╭─ EXTRAIT DU TEXTE

La mondialisation est un phénomène à la fois spatial et temporel .elle est portée par cinq ouvertures qui font que le centre du monde est aujourd’hui partout : 1. L’ouverture des mentalités : la dynamique intellectuelle de la mondialisation ; 2 .L’ouverture de l’espace : la dynamique démographique et migratoire ; 3 .L’ouverture des échanges : la dynamique commerciale ; 4 .L’ouverture des frontières : la dynamique des transports ; 5 .L’ouverture du progrès technique : la dynamique technologique.
Ainsi selon Michaëlle Jean-Louis (2001)

╰─

CONSIGNE: Recopiez sans rien changer le passage de l'extrait sur la mondialisation compris entre « La mondialisation est » et « la dynamique technologique. », bornes incluses.

╭─ ENREGISTREMENTS

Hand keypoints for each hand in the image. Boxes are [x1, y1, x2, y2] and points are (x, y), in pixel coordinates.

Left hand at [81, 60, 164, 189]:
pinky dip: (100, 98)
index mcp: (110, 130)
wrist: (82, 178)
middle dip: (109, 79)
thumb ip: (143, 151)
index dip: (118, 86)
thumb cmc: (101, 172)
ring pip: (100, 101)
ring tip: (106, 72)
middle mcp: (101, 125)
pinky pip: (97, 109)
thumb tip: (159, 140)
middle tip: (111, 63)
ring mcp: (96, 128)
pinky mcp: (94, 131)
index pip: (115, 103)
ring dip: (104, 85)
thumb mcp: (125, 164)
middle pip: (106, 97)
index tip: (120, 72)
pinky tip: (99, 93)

╰─

CORRIGÉ:
La mondialisation est un phénomène à la fois spatial et temporel .elle est portée par cinq ouvertures qui font que le centre du monde est aujourd’hui partout : 1. L’ouverture des mentalités : la dynamique intellectuelle de la mondialisation ; 2 .L’ouverture de l’espace : la dynamique démographique et migratoire ; 3 .L’ouverture des échanges : la dynamique commerciale ; 4 .L’ouverture des frontières : la dynamique des transports ; 5 .L’ouverture du progrès technique : la dynamique technologique.